* **Work item**
Convert the listing below into a JSON list of strings with one string per line, omitting blank lines and the picture markers.

··········

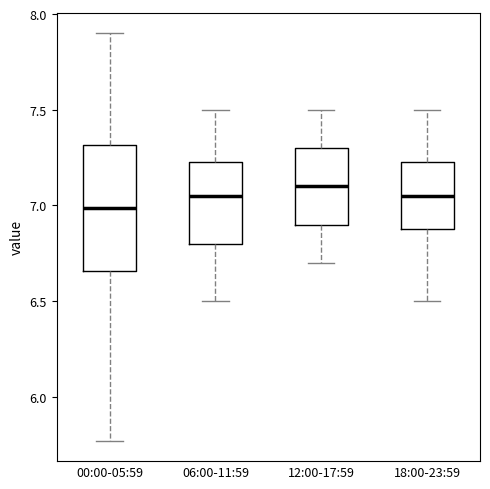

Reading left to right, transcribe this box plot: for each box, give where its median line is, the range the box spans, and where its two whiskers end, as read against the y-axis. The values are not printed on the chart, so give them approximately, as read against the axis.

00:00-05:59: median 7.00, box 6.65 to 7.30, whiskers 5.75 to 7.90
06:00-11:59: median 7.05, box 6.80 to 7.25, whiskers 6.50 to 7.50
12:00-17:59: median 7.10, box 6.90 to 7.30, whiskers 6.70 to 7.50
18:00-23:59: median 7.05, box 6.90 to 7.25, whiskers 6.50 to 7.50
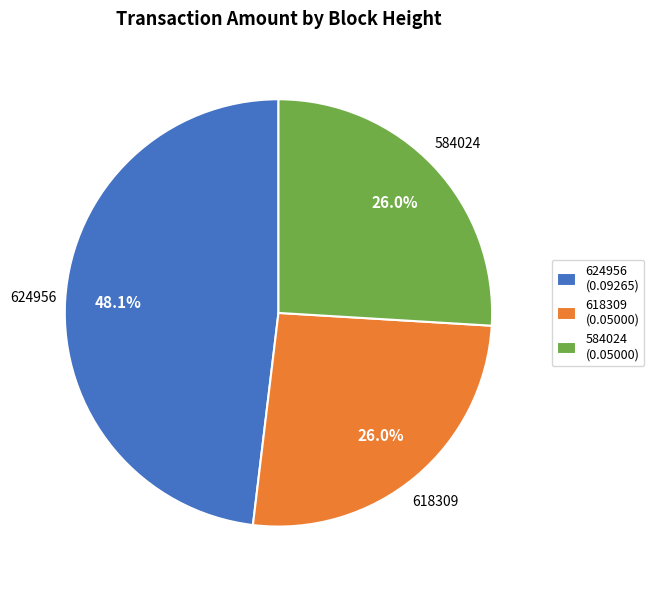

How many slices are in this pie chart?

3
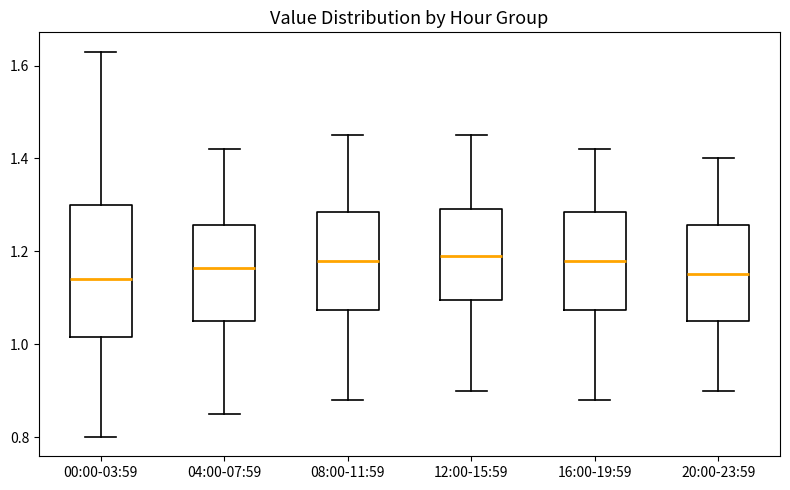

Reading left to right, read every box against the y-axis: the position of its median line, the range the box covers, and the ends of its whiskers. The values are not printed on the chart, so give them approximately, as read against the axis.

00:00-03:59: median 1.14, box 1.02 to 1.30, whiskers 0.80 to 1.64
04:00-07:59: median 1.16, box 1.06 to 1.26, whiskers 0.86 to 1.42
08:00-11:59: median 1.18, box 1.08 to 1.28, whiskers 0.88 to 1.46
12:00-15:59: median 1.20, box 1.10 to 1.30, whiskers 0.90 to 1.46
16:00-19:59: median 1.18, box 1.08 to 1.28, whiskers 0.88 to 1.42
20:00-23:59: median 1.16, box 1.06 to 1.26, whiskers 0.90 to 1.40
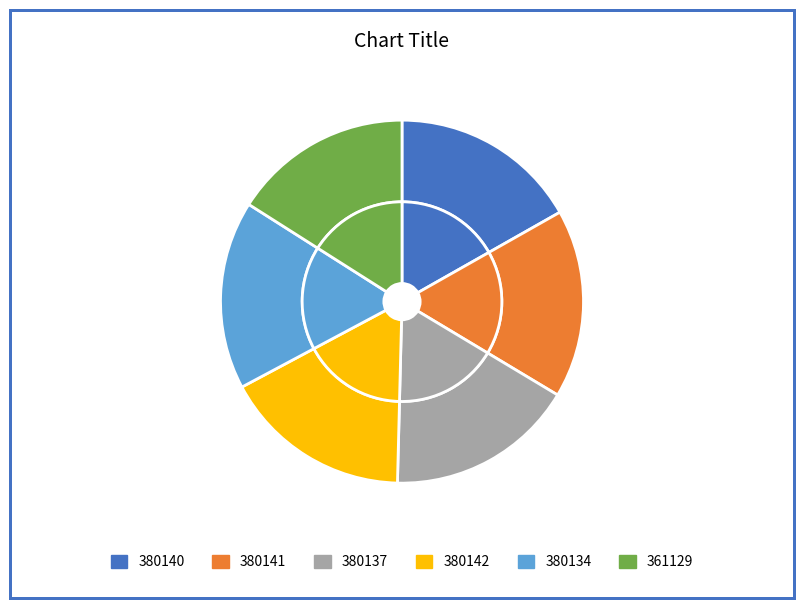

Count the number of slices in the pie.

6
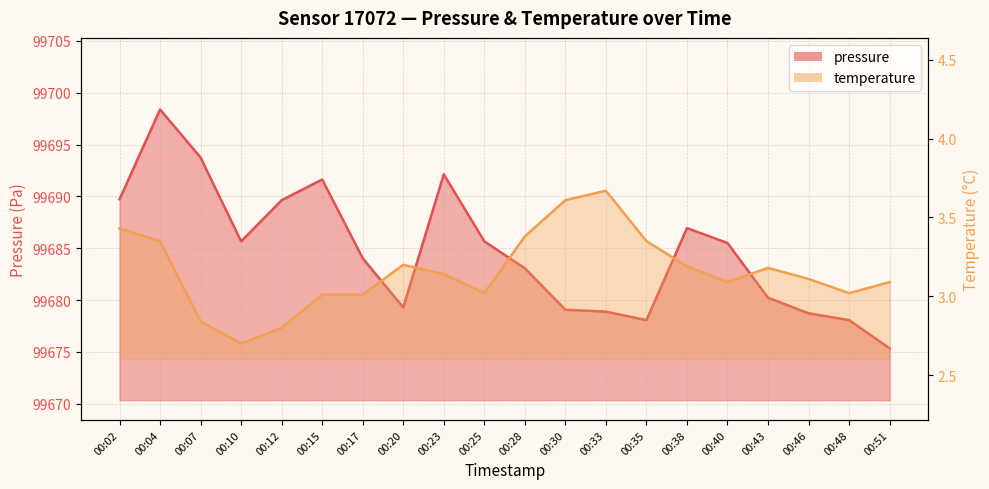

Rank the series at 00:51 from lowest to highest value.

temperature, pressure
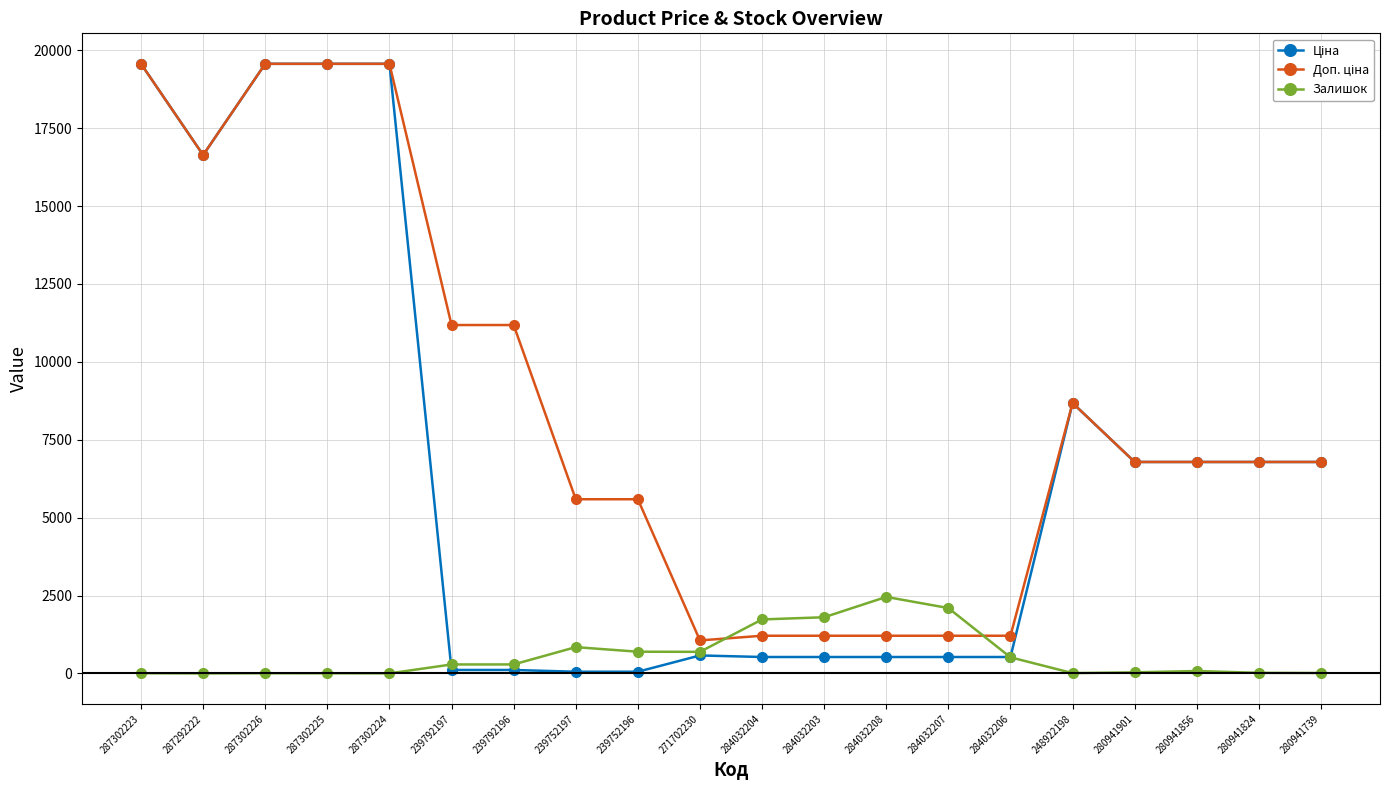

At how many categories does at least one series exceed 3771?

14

··········

* **Answer space**
[
  "Reading left to right, transcribe this box plot: for each box, give where its median line is, the range the box spans, and where its two whiskers end, as read against the y-axis. The values are not printed on the chart, so give them approximately, as read against the axis.",
  "00:00-05:59: median 7.00, box 6.65 to 7.30, whiskers 5.75 to 7.90",
  "06:00-11:59: median 7.05, box 6.80 to 7.25, whiskers 6.50 to 7.50",
  "12:00-17:59: median 7.10, box 6.90 to 7.30, whiskers 6.70 to 7.50",
  "18:00-23:59: median 7.05, box 6.90 to 7.25, whiskers 6.50 to 7.50",
  "How many slices are in this pie chart?",
  "3",
  "Reading left to right, read every box against the y-axis: the position of its median line, the range the box covers, and the ends of its whiskers. The values are not printed on the chart, so give them approximately, as read against the axis.",
  "00:00-03:59: median 1.14, box 1.02 to 1.30, whiskers 0.80 to 1.64",
  "04:00-07:59: median 1.16, box 1.06 to 1.26, whiskers 0.86 to 1.42",
  "08:00-11:59: median 1.18, box 1.08 to 1.28, whiskers 0.88 to 1.46",
  "12:00-15:59: median 1.20, box 1.10 to 1.30, whiskers 0.90 to 1.46",
  "16:00-19:59: median 1.18, box 1.08 to 1.28, whiskers 0.88 to 1.42",
  "20:00-23:59: median 1.16, box 1.06 to 1.26, whiskers 0.90 to 1.40",
  "Count the number of slices in the pie.",
  "6",
  "Rank the series at 00:51 from lowest to highest value.",
  "temperature, pressure",
  "At how many categories does at least one series exceed 3771?",
  "14"
]